Enterprise RAG Architect

The Enterprise RAG Architect

What Is This Program?

Students move beyond simple "chat with a PDF" scripts to building a production-ready Knowledge Engine. Focus on handling high-volume, unstructured document sets (10,000+ pages) while maintaining high accuracy.

Who Is It For?

Data engineers and AI practitioners aged 16+ building scalable enterprise knowledge solutions.

What Will I Learn?

Vector Databases (Pinecone, Milvus), Data Ingestion (Unstructured.io), Orchestration (LlamaIndex), and Evaluation (Ragas/TruLens).

Pre-Requisites

JSON & Dicts, API Fundamentals, Basic Database Logic.

Dates

Session 1: July 6 - July 17, 2026
Session 2: August 3 - August 14, 2026 (EN)

Language

This course is offered in both English or Chinese. Check the dates for your language preference.

Tuition & Fees

Tuition: NT$XX,000
Deposit: NT$2,000
Early Bird Deal: Save 15% (Book by March 1st)

Core Tech Stack

Vector Databases

Pinecone, Milvus, or Qdrant for scalable, high-speed similarity search.

Data Ingestion

Unstructured.io or Docling for parsing complex PDFs, tables, and nested headers.

Orchestration

LlamaIndex (specialized for data-heavy RAG) or LangChain.

Evaluation

Ragas or TruLens to mathematically score retrieval accuracy and faithfulness.

Curriculum

Week 1: Data Engineering & Indexing

Day	Topic	Hands-On Activity
01	Data Ingestion	The Parser Lab: Using Unstructured.io to extract clean text.
02	Semantic Chunking	Context-Aware Splitting: Recursive Character Splitting.
03	Metadata Enrichment	The Tagging Engine: Tagging chunks with source data.
04	Table & Image Parsing	Vision-RAG: Converting diagrams/tables to text summaries.
05	The Vector Infrastructure	Scaling the Index: Bulk upserts of 10k+ documents.

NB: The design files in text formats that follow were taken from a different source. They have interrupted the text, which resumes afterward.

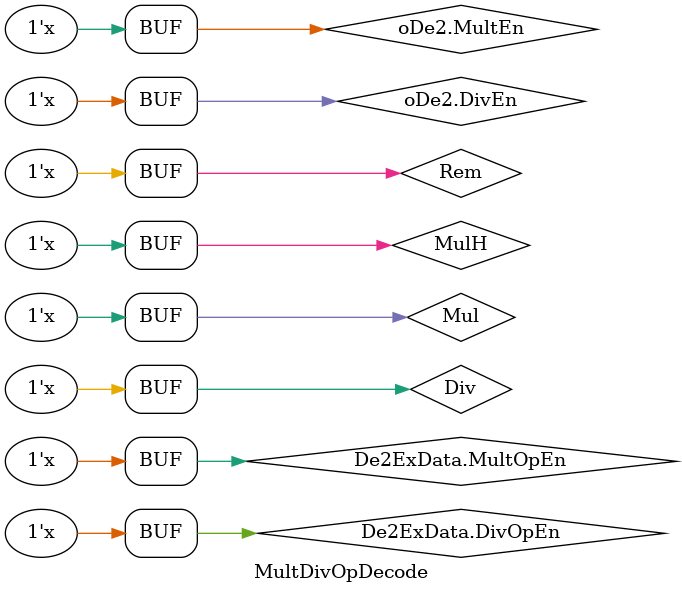
<source format=sv>
module MultDivOpDecode
(
  InsBitDispatchIfl.De2 iIns,
  De2Ifs.De2 oDe2,
  ExIfs.De2 De2ExData
);

  //input op, input funct3, input funct7
  //output AddEn,output MultEn,output DivEn,output BitEn,output ShiftEn,output MemEn,output BjEn
  //output AddOpEn,output BitOpEn,output ShiftOpEn,output MultOpEn,output DivOpEn,output MemOpEn,output BjOpEn
 
  //generate MultDiv En

  assign oDe2.MultEn = !iIns.funct3[2];
  assign oDe2.DivEn =   iIns.funct3[2];

  //generate MultDiv OpEn
  wire Rem = iIns.funct3[2:1] == 2'b11;
  wire Div = iIns.funct3[2:1] == 2'b10;
  assign De2ExData.DivOpEn = {Div,Rem};

  wire Mul  = iIns.funct3[2:0] == 3'b000;
  wire MulH = !iIns.funct3[2] & !Mul;
  assign De2ExData.MultOpEn = {Mul,MulH}; 
  
  endmodule 

</source>
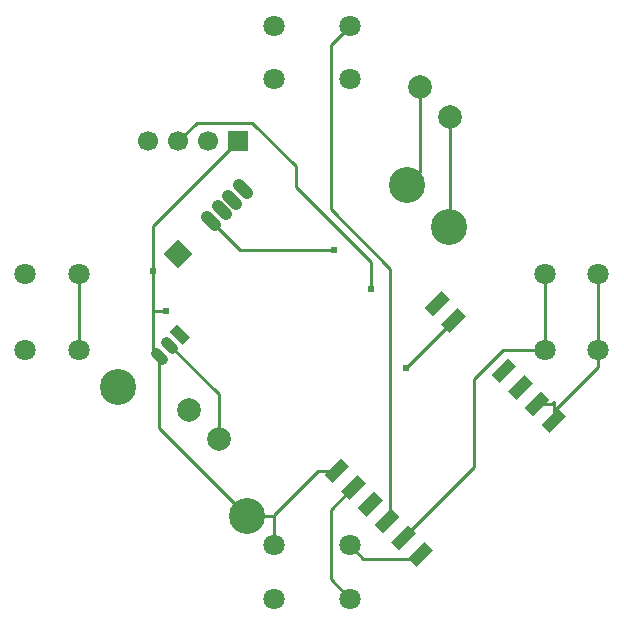
<source format=gbl>
G04 Layer: BottomLayer*
G04 EasyEDA v6.5.5, 2022-05-12 22:16:57*
G04 08c4366467794e2483e8b99e1b790a1a,62a2711f98894334b0c9608ef6a587eb,10*
G04 Gerber Generator version 0.2*
G04 Scale: 100 percent, Rotated: No, Reflected: No *
G04 Dimensions in millimeters *
G04 leading zeros omitted , absolute positions ,4 integer and 5 decimal *
%FSLAX45Y45*%
%MOMM*%

%ADD11C,0.2600*%
%ADD12C,0.6100*%
%ADD18C,1.8000*%
%ADD19R,1.7000X1.7000*%
%ADD20C,1.7000*%
%ADD21C,3.0480*%
%ADD22C,3.0500*%
%ADD23C,2.0000*%
%ADD25C,0.9751*%
%ADD26C,0.9000*%

%LPD*%
D11*
X1200404Y-69087D02*
G01*
X795528Y-474218D01*
X634745Y-1766315D02*
G01*
X663447Y-1737360D01*
X663447Y368300D01*
X157987Y873760D01*
X157987Y2258060D01*
X325120Y2424937D01*
X351789Y-1483360D02*
G01*
X157987Y-1677162D01*
X157987Y-2258060D01*
X325120Y-2424937D01*
X1975104Y324865D02*
G01*
X1974088Y323850D01*
X1974088Y-324104D01*
X775970Y-1907794D02*
G01*
X1375410Y-1308354D01*
X1375410Y-567181D01*
X1618487Y-324104D01*
X1974088Y-324104D01*
X1974088Y-324104D02*
G01*
X1975104Y-325120D01*
X2049018Y-757681D02*
G01*
X2030222Y-776223D01*
X1907539Y-776223D01*
X2049018Y-917702D02*
G01*
X2049018Y-837692D01*
X2049018Y-837692D02*
G01*
X2049018Y-757681D01*
X2049018Y-837692D02*
G01*
X2424938Y-461518D01*
X2424938Y-325120D01*
X2424938Y324865D02*
G01*
X2424938Y-325120D01*
X-1975104Y324865D02*
G01*
X-1975104Y-325120D01*
X-790702Y-1076197D02*
G01*
X-790702Y-695197D01*
X-1206500Y-279400D01*
X917702Y1901697D02*
G01*
X917702Y1185163D01*
X806195Y1073657D01*
X1165097Y1654302D02*
G01*
X1165097Y725678D01*
X1159510Y720089D01*
X-1296162Y-369315D02*
G01*
X-1296162Y-981963D01*
X-551687Y-1726437D01*
X917447Y-2049018D02*
G01*
X879855Y-2086610D01*
X436626Y-2086610D01*
X325120Y-1975104D01*
X210312Y-1341881D02*
G01*
X50292Y-1341881D01*
X-551687Y-1726437D02*
G01*
X-324865Y-1726437D01*
X50292Y-1341881D02*
G01*
X-324865Y-1717294D01*
X-324865Y-1726437D01*
X-324865Y-1726437D02*
G01*
X-324865Y-1975104D01*
X-622300Y1447800D02*
G01*
X-1344676Y725423D01*
X-1344676Y350012D01*
X-1344676Y350012D02*
G01*
X-1344676Y10921D01*
X-1344676Y10921D02*
G01*
X-1344676Y-321055D01*
X-1296162Y-369315D01*
X-1344676Y10921D02*
G01*
X-1239012Y10921D01*
X-853694Y771905D02*
G01*
X-605281Y523747D01*
X188976Y523747D01*
X-1130300Y1447800D02*
G01*
X-973581Y1604518D01*
X-503173Y1604518D01*
X-132587Y1233678D01*
X-132587Y1056639D01*
X501395Y422402D01*
X501395Y198881D01*
D18*
G01*
X324993Y-2424988D03*
G01*
X-324993Y-2424988D03*
G01*
X324993Y-1975002D03*
G01*
X-324993Y-1975002D03*
G01*
X-2424988Y-324993D03*
G01*
X-2424988Y324993D03*
G01*
X-1975002Y-324993D03*
G01*
X-1975002Y324993D03*
G01*
X-324993Y2424988D03*
G01*
X324993Y2424988D03*
G01*
X-324993Y1975002D03*
G01*
X324993Y1975002D03*
G01*
X1975027Y-324993D03*
G01*
X1975027Y324993D03*
G01*
X2425014Y-324993D03*
G01*
X2425014Y324993D03*
G36*
X-1130300Y615510D02*
G01*
X-1010089Y495300D01*
X-1130300Y375089D01*
X-1250510Y495300D01*
G37*
D19*
G01*
X-622300Y1447800D03*
D20*
G01*
X-876300Y1447825D03*
G01*
X-1130300Y1447825D03*
G01*
X-1384325Y1447800D03*
G36*
X104327Y-1377332D02*
G01*
X245750Y-1235913D01*
X316458Y-1306621D01*
X175039Y-1448043D01*
G37*
G36*
X1165148Y107749D02*
G01*
X1023726Y-33672D01*
X953015Y37038D01*
X1094437Y178460D01*
G37*
G36*
X1306550Y-33690D02*
G01*
X1165131Y-175110D01*
X1094419Y-104399D01*
X1235839Y37020D01*
G37*
G36*
X1730832Y-457934D02*
G01*
X1589410Y-599356D01*
X1518701Y-528645D01*
X1660121Y-387222D01*
G37*
G36*
X1872310Y-599302D02*
G01*
X1730888Y-740724D01*
X1660177Y-670013D01*
X1801599Y-528594D01*
G37*
G36*
X2013640Y-740813D02*
G01*
X1872218Y-882235D01*
X1801507Y-811524D01*
X1942929Y-670105D01*
G37*
G36*
X2154953Y-882342D02*
G01*
X2013531Y-1023764D01*
X1942823Y-953053D01*
X2084242Y-811634D01*
G37*
G36*
X811489Y-2084387D02*
G01*
X952911Y-1942965D01*
X1023620Y-2013676D01*
X882200Y-2155096D01*
G37*
G36*
X670013Y-1943018D02*
G01*
X811436Y-1801599D01*
X882147Y-1872310D01*
X740724Y-2013729D01*
G37*
G36*
X528594Y-1801599D02*
G01*
X670013Y-1660177D01*
X740724Y-1730888D01*
X599302Y-1872310D01*
G37*
G36*
X387169Y-1660174D02*
G01*
X528591Y-1518754D01*
X599302Y-1589465D01*
X457880Y-1730885D01*
G37*
G36*
X245750Y-1518754D02*
G01*
X387169Y-1377332D01*
X457880Y-1448043D01*
X316458Y-1589465D01*
G37*
D21*
G01*
X-1640662Y-637489D03*
G01*
X-551713Y-1726437D03*
G01*
X806094Y1073607D03*
D22*
G01*
X1159560Y720140D03*
D23*
G01*
X-790676Y-1076223D03*
G01*
X-1038148Y-828751D03*
G01*
X917676Y1901723D03*
G01*
X1165148Y1654251D03*
G36*
X-1141445Y-101208D02*
G01*
X-1205087Y-164848D01*
X-1091948Y-277987D01*
X-1028308Y-214345D01*
G37*
D12*
G01*
X795528Y-474218D03*
G01*
X-1344676Y350012D03*
G01*
X-1239012Y10921D03*
G01*
X188976Y523747D03*
G01*
X501395Y198881D03*
D25*
X-819152Y737516D02*
G01*
X-888083Y806447D01*
X-729338Y827331D02*
G01*
X-798268Y896261D01*
X-639523Y917120D02*
G01*
X-708454Y986050D01*
X-549734Y1006934D02*
G01*
X-618665Y1075865D01*
D26*
X-1231249Y-254650D02*
G01*
X-1181750Y-304149D01*
X-1321038Y-344464D02*
G01*
X-1271539Y-393964D01*
M02*

</source>
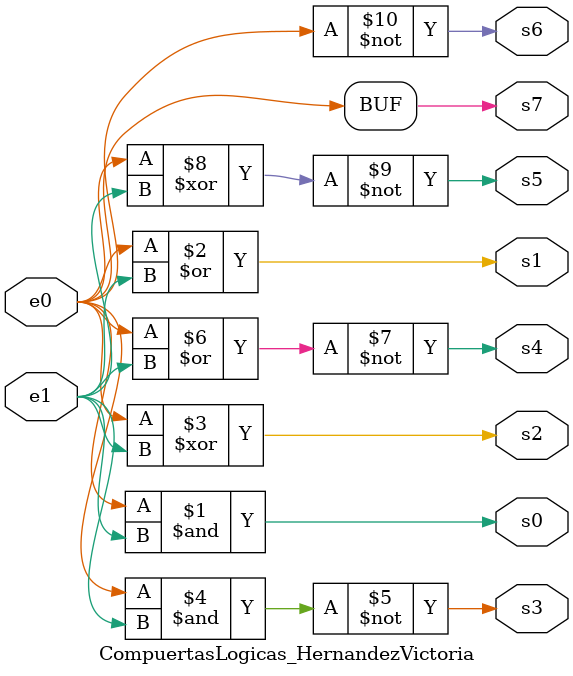
<source format=v>

module CompuertasLogicas_HernandezVictoria
(
    input e0,
    input e1,
    output s0,
    output s1,
    output s2,
    output s3,
    output s4,
    output s5,
    output s6,
    output s7
);

//Declaracion de seniales
//NA

//Cuerpo Modulo

//AND
assign s0 = e0 & e1;
//OR
assign s1 = e0 | e1;
//XOR
assign s2 = e0 ^ e1;
//NAND
assign s3 = ~(e0 & e1);
//NOR
assign s4 = ~(e0 | e1);
//XNOR
assign s5 = ~(e0 ^ e1);
//NOT
assign s6 = ~e0;
//YES
assign s7 = e0;


endmodule

</source>
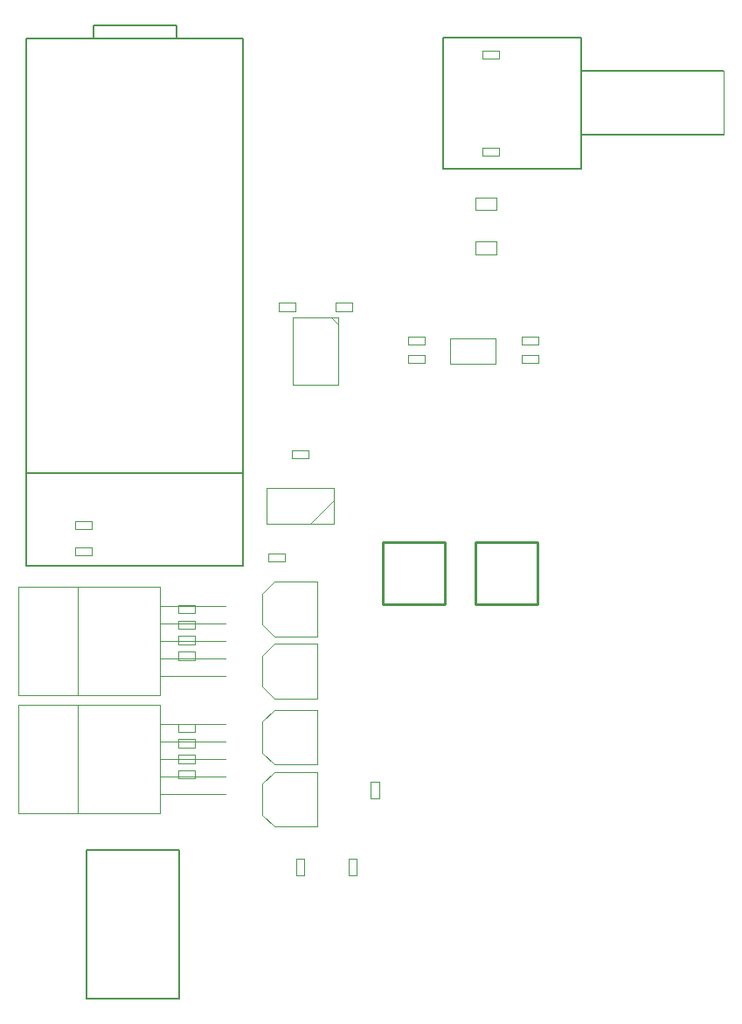
<source format=gbr>
%TF.GenerationSoftware,Altium Limited,Altium Designer,25.2.1 (25)*%
G04 Layer_Color=16711833*
%FSLAX43Y43*%
%MOMM*%
%TF.SameCoordinates,F457C3C9-6880-4064-B818-50B76E06CF19*%
%TF.FilePolarity,Positive*%
%TF.FileFunction,Other,Mechanical_13*%
%TF.Part,Single*%
G01*
G75*
%TA.AperFunction,NonConductor*%
%ADD34C,0.200*%
%ADD36C,0.254*%
%ADD60C,0.100*%
%ADD61C,0.127*%
D34*
X9300Y-4700D02*
Y9700D01*
X18300D01*
Y-4700D02*
Y9700D01*
X9300Y-4700D02*
X18300D01*
X3500Y88220D02*
X24500D01*
X3500Y37220D02*
Y88220D01*
Y37220D02*
X24500D01*
Y88220D01*
X18000D02*
Y89520D01*
X10000Y88220D02*
Y89520D01*
X18000D01*
X3500Y46210D02*
X24500D01*
D36*
X47005Y33505D02*
X52995D01*
X47005D02*
Y39495D01*
X52995D01*
Y33505D02*
Y39495D01*
X43995Y33505D02*
Y39495D01*
X38005D02*
X43995D01*
X38005Y33505D02*
Y39495D01*
Y33505D02*
X43995D01*
D60*
X16438Y13250D02*
Y23750D01*
X8438Y13250D02*
X16438D01*
X8438Y23750D02*
X16438D01*
X8438Y13250D02*
Y23750D01*
X2688Y13250D02*
Y23750D01*
X2688D02*
X8438D01*
X2688Y13250D02*
X8438D01*
X16438Y18500D02*
X22812D01*
X16438Y16800D02*
X22812D01*
X16438Y15100D02*
X22812D01*
X16438Y20200D02*
X22812D01*
X16438Y21900D02*
X22812D01*
X16438Y24650D02*
Y35150D01*
X8438Y24650D02*
X16438D01*
X8438Y35150D02*
X16438D01*
X8438Y24650D02*
Y35150D01*
X2688Y24650D02*
Y35150D01*
X2688D02*
X8438D01*
X2688Y24650D02*
X8438D01*
X16438Y29900D02*
X22812D01*
X16438Y28200D02*
X22812D01*
X16438Y26500D02*
X22812D01*
X16438Y31600D02*
X22812D01*
X16438Y33300D02*
X22812D01*
X33450Y61850D02*
Y62650D01*
X35050D01*
Y61850D02*
Y62650D01*
X33450Y61850D02*
X35050D01*
X51450Y56850D02*
X53050D01*
Y57650D01*
X51450D02*
X53050D01*
X51450Y56850D02*
Y57650D01*
Y58600D02*
X53050D01*
Y59400D01*
X51450D02*
X53050D01*
X51450Y58600D02*
Y59400D01*
X29600Y7200D02*
Y8800D01*
Y7200D02*
X30400D01*
Y8800D01*
X29600D02*
X30400D01*
X34680Y7200D02*
Y8800D01*
Y7200D02*
X35480D01*
Y8800D01*
X34680D02*
X35480D01*
X8200Y38990D02*
X9800D01*
X8200Y38190D02*
Y38990D01*
Y38190D02*
X9800D01*
Y38990D01*
X8200Y41530D02*
X9800D01*
X8200Y40730D02*
Y41530D01*
Y40730D02*
X9800D01*
Y41530D01*
X47700Y77700D02*
X49300D01*
X47700Y76900D02*
Y77700D01*
Y76900D02*
X49300D01*
Y77700D01*
X47700Y87100D02*
X49300D01*
X47700Y86300D02*
Y87100D01*
Y86300D02*
X49300D01*
Y87100D01*
X40450Y58600D02*
Y59400D01*
X42050D01*
Y58600D02*
Y59400D01*
X40450Y58600D02*
X42050D01*
X29550Y61850D02*
Y62650D01*
X27950Y61850D02*
X29550D01*
X27950D02*
Y62650D01*
X29550D01*
X40450Y56850D02*
Y57650D01*
X42050D01*
Y56850D02*
Y57650D01*
X40450Y56850D02*
X42050D01*
X36850Y16300D02*
X37650D01*
Y14700D02*
Y16300D01*
X36850Y14700D02*
X37650D01*
X36850D02*
Y16300D01*
X18200Y32600D02*
X19800D01*
Y33400D01*
X18200D02*
X19800D01*
X18200Y32600D02*
Y33400D01*
Y21100D02*
X19800D01*
Y21900D01*
X18200D02*
X19800D01*
X18200Y21100D02*
Y21900D01*
Y19600D02*
X19800D01*
Y20400D01*
X18200D02*
X19800D01*
X18200Y19600D02*
Y20400D01*
Y31100D02*
X19800D01*
Y31900D01*
X18200D02*
X19800D01*
X18200Y31100D02*
Y31900D01*
Y16600D02*
Y17400D01*
X19800D01*
Y16600D02*
Y17400D01*
X18200Y16600D02*
X19800D01*
X26350Y13100D02*
X27500Y11950D01*
X31650D01*
Y17250D01*
X27500D02*
X31650D01*
X26350Y16100D02*
X27500Y17250D01*
X26350Y13100D02*
Y16100D01*
Y13100D02*
X27500Y11950D01*
X18200Y18100D02*
Y18900D01*
X19800D01*
Y18100D02*
Y18900D01*
X18200Y18100D02*
X19800D01*
X18200Y28100D02*
Y28900D01*
X19800D01*
Y28100D02*
Y28900D01*
X18200Y28100D02*
X19800D01*
X18200Y29600D02*
Y30400D01*
X19800D01*
Y29600D02*
Y30400D01*
X18200Y29600D02*
X19800D01*
X30800Y47600D02*
Y48400D01*
X29200Y47600D02*
X30800D01*
X29200D02*
Y48400D01*
X30800D01*
X33050Y61250D02*
X33700Y60600D01*
Y54750D02*
Y61250D01*
X29300Y54750D02*
X33700D01*
X29300D02*
Y61250D01*
X33700D01*
X28550Y37600D02*
Y38400D01*
X26950Y37600D02*
X28550D01*
X26950D02*
Y38400D01*
X28550D01*
X30950Y41250D02*
X33250Y43550D01*
X26750Y41250D02*
X33250D01*
X26750D02*
Y44750D01*
X33250D01*
Y41250D02*
Y44750D01*
X44550Y59200D02*
X48950D01*
X44550Y56800D02*
Y59200D01*
Y56800D02*
X48950D01*
Y59200D01*
X47000Y71625D02*
X49000D01*
Y72875D01*
X47000D02*
X49000D01*
X47000Y71625D02*
Y72875D01*
X26350Y25500D02*
X27500Y24350D01*
X31650D01*
Y29650D01*
X27500D02*
X31650D01*
X26350Y28500D02*
X27500Y29650D01*
X26350Y25500D02*
Y28500D01*
Y25500D02*
X27500Y24350D01*
X26350Y31500D02*
X27500Y30350D01*
X31650D01*
Y35650D01*
X27500D02*
X31650D01*
X26350Y34500D02*
X27500Y35650D01*
X26350Y31500D02*
Y34500D01*
Y31500D02*
X27500Y30350D01*
X26350Y19100D02*
X27500Y17950D01*
X26350Y19100D02*
Y22100D01*
X27500Y23250D01*
X31650D01*
Y17950D02*
Y23250D01*
X27500Y17950D02*
X31650D01*
X26350Y19100D02*
X27500Y17950D01*
X71015Y78915D02*
Y85085D01*
X47000Y67375D02*
Y68625D01*
X49000D01*
Y67375D02*
Y68625D01*
X47000Y67375D02*
X49000D01*
D61*
X57200Y78915D02*
X71015D01*
X57200Y85085D02*
X71015D01*
X43865Y88350D02*
X57200D01*
Y85085D02*
Y88350D01*
Y78915D02*
Y85085D01*
Y75650D02*
Y78915D01*
X43865Y75650D02*
X57200D01*
X43865D02*
Y88350D01*
%TF.MD5,235420dfb17c0024677b825de61c9cf3*%
M02*

</source>
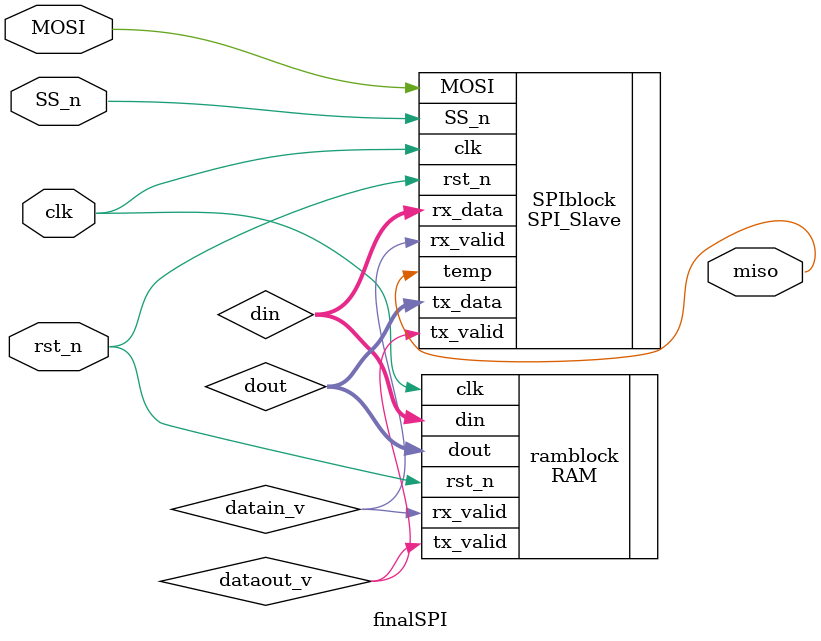
<source format=v>
module finalSPI (MOSI,miso,SS_n,clk,rst_n);
    //defining inputs and outputs...........
    input MOSI,SS_n,clk,rst_n;
    output  miso;
    //defining internal signals.............
    wire [9:0] din;
    wire datain_v,dataout_v;  //rx_valid and tx_valid
    wire [7:0] dout;
    //wire innermiso;

    //inistantiating SPI_Slave block
    SPI_Slave SPIblock (.MOSI(MOSI),.temp(miso),.SS_n(SS_n),.clk(clk),.rst_n(rst_n),.rx_data(din),.rx_valid(datain_v),.tx_data(dout),.tx_valid(dataout_v));

    //inistantiating RAM block
    RAM #(256,8) ramblock ( .din(din),.clk(clk),.rst_n(rst_n),.rx_valid(datain_v),.dout(dout),.tx_valid(dataout_v));


endmodule
</source>
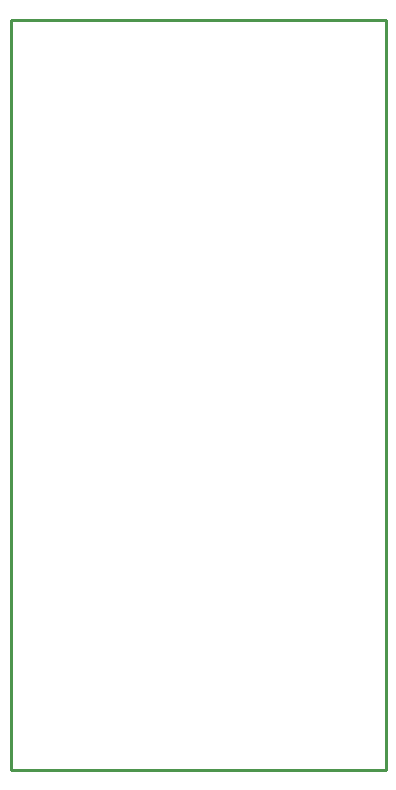
<source format=gbr>
G04 (created by PCBNEW-RS274X (2011-aug-04)-testing) date Fri 26 Oct 2012 10:13:20 AM PDT*
G01*
G70*
G90*
%MOIN*%
G04 Gerber Fmt 3.4, Leading zero omitted, Abs format*
%FSLAX34Y34*%
G04 APERTURE LIST*
%ADD10C,0.006000*%
%ADD11C,0.009000*%
G04 APERTURE END LIST*
G54D10*
G54D11*
X52250Y-29000D02*
X52250Y-54000D01*
X64750Y-29000D02*
X52250Y-29000D01*
X64750Y-54000D02*
X64750Y-29000D01*
X52250Y-54000D02*
X64750Y-54000D01*
M02*

</source>
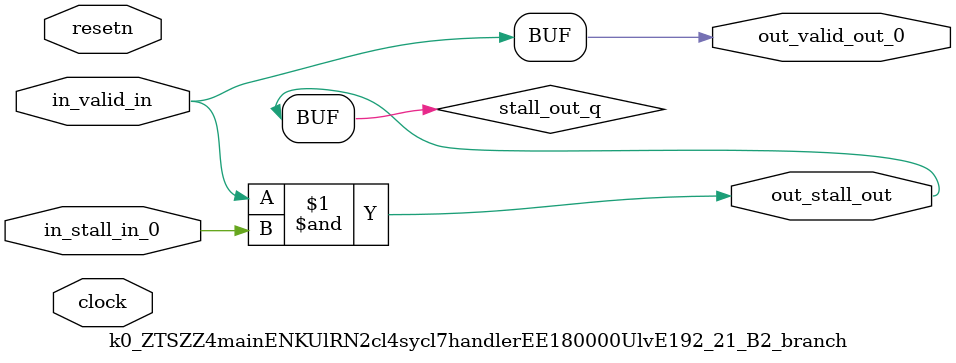
<source format=sv>



(* altera_attribute = "-name AUTO_SHIFT_REGISTER_RECOGNITION OFF; -name MESSAGE_DISABLE 10036; -name MESSAGE_DISABLE 10037; -name MESSAGE_DISABLE 14130; -name MESSAGE_DISABLE 14320; -name MESSAGE_DISABLE 15400; -name MESSAGE_DISABLE 14130; -name MESSAGE_DISABLE 10036; -name MESSAGE_DISABLE 12020; -name MESSAGE_DISABLE 12030; -name MESSAGE_DISABLE 12010; -name MESSAGE_DISABLE 12110; -name MESSAGE_DISABLE 14320; -name MESSAGE_DISABLE 13410; -name MESSAGE_DISABLE 113007; -name MESSAGE_DISABLE 10958" *)
module k0_ZTSZZ4mainENKUlRN2cl4sycl7handlerEE180000UlvE192_21_B2_branch (
    input wire [0:0] in_stall_in_0,
    input wire [0:0] in_valid_in,
    output wire [0:0] out_stall_out,
    output wire [0:0] out_valid_out_0,
    input wire clock,
    input wire resetn
    );

    wire [0:0] stall_out_q;


    // stall_out(LOGICAL,6)
    assign stall_out_q = in_valid_in & in_stall_in_0;

    // out_stall_out(GPOUT,4)
    assign out_stall_out = stall_out_q;

    // out_valid_out_0(GPOUT,5)
    assign out_valid_out_0 = in_valid_in;

endmodule

</source>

Week 2: Advanced Retrieval & Production

Day	Topic	Hands-On Activity
06	Hybrid Search	Keyword + Semantic: Combining Vector Search with BM25.
07	Hierarchical Indexing	Parent-Child Retrieval: Searching small chunks, feeding larger context.
08	Query Transformation	HyDE & Multi-Query: Expanding user questions.
09	Production Optimization	Reranking & Caching: Cross-Encoders and Redis/GPTCache.
10	Evaluation & Grounding	The Accuracy Audit: Using Ragas or TruLens.